L'inchiesta partì dalla convinzione dell'accusa che negli anni '80, e fino al 2010, gli Aleotti avessero fatto profitti gonfiando i prezzi dei farmaci a spese dei pazienti, che pagavano di tasca propria più del dovuto, e del Sistema sanitario nazionale, quando si trattava di medicine rimborsabili. Il tutto grazie anche a una "serrata" attività di pressione politica: sempre per l'accusa, Alberto Sergio Aleotti era un assiduo frequentatore del salotti di Maria Girani Angiolillo, dove numerosi sarebbero state le conoscenze di uomini politici: da Gianni Letta al senatore Cesare Cursi. Al processo, però, la politica non è entrata. Per i pm il danno allo Stato si sarebbe aggirato intorno agli 860 milioni di euro.

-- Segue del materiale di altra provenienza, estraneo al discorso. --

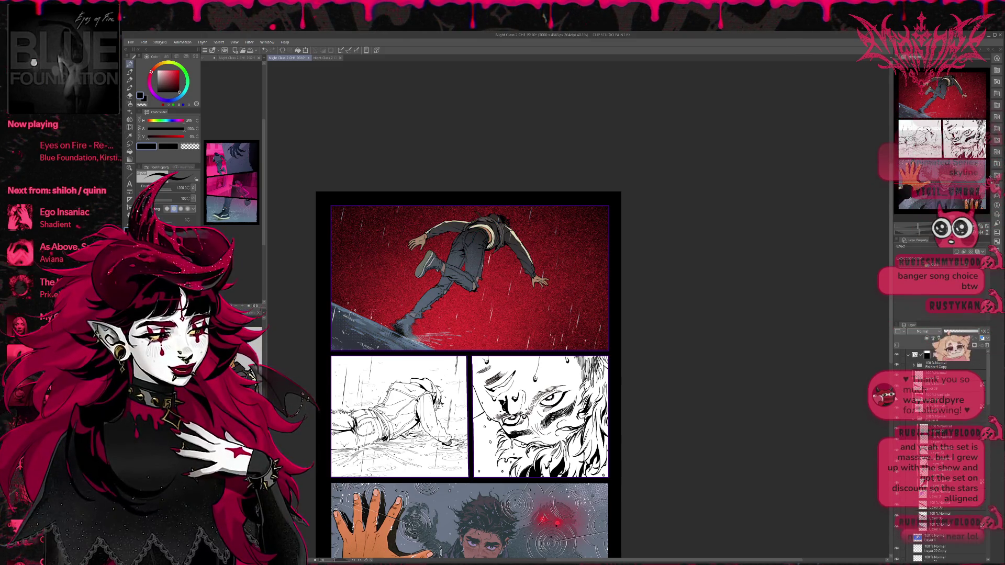
scroll(945, 494, "down", 5)
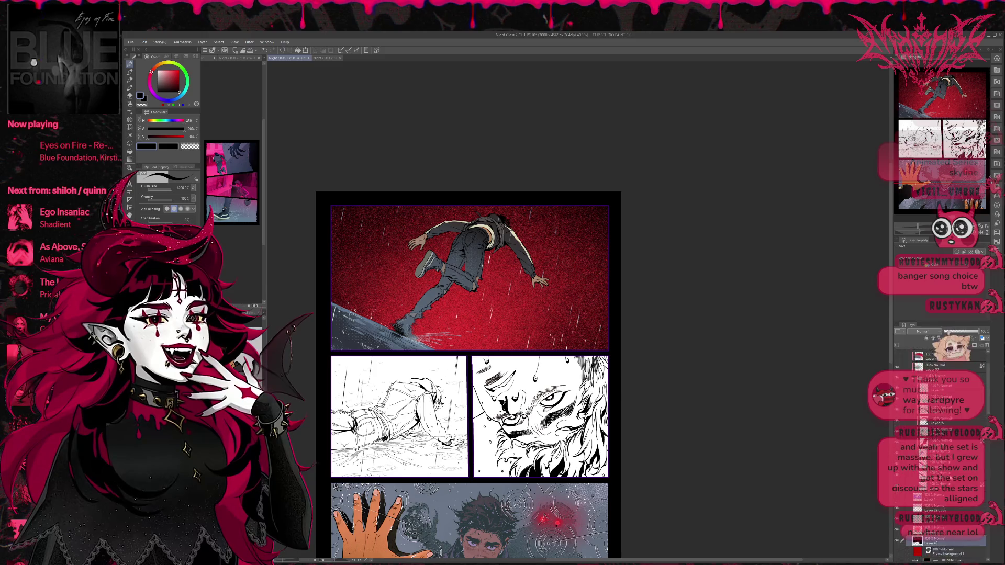
left_click(942, 506)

Al processo si erano costituite come parti civili quasi 200 Aziende sanitarie. L'esclusione per i due fratelli Aleotti del reato di truffa, come ricordato anche in un comunicato del collegio dei difensori, ha di fatto annullato la possibilità di un rimborso per danni alle Asl. Rimborso (100 mila euro) che invece è stato riconosciuto alla Presidenza del Consiglio dei ministri. Nel corso delle indagini la procura chiese, ed ottenne, il sequestro di 1,2 miliardi, la cifra che la famiglia Aleotti avrebbe fatto rientrare dall'estero con lo scudo fiscale, ma che gli investigatori ritenevano fosse il frutto di condotte illecite. Su quel sequestro difese e pm ingaggiarono una vera e propria battaglia, fatta di ricorsi e pronunce della cassazione, fino alla confisca di oltre un miliardo di euro decisa questa sera dal tribunale.